Clinical Text Summarization: Adapting Large Language Models Can Outperform Human Experts. Research square Veen, D. V., Uden, C. V., Blankemeier, L., Delbrouck, J. B., Aali, A., Bluethgen, C., Pareek, A., Polacin, M., Reis, E. P., Seehofnerova, A., Rohatgi, N., Hosamani, P., Collins, W., Ahuja, N., Langlotz, C., Hom, J., Gatidis, S., Pauly, J., Chaudhari, A. 2023

Abstract

Sifting through vast textual data and summarizing key information from electronic health records (EHR) imposes a substantial burden on how clinicians allocate their time. Although large language models (LLMs) have shown immense promise in natural language processing (NLP) tasks, their efficacy on a diverse range of clinical summarization tasks has not yet been rigorously demonstrated. In this work, we apply domain adaptation methods to eight LLMs, spanning six datasets and four distinct clinical summarization tasks: radiology reports, patient questions, progress notes, and doctor-patient dialogue. Our thorough quantitative assessment reveals trade-offs between models and adaptation methods in addition to instances where recent advances in LLMs may not improve results. Further, in a clinical reader study with ten physicians, we show that summaries from our best-adapted LLMs are preferable to human summaries in terms of completeness and correctness.

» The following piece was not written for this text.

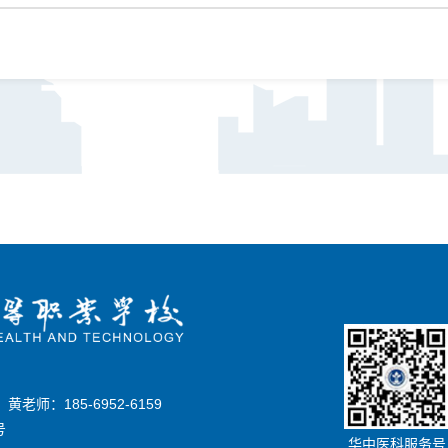
8
黄老师：185-6952-6159
号
华中医科服务号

Our ensuing qualitative analysis highlights challenges faced by both LLMs and human experts. Lastly, we correlate traditional quantitative NLP metrics with reader study scores to enhance our understanding of how these metrics align with physician preferences. Our research marks the first evidence of LLMs outperforming human experts in clinical text summarization across multiple tasks. This implies that integrating LLMs into clinical workflows could alleviate documentation burden, empowering clinicians to focus more on personalized patient care and the inherently human aspects of medicine.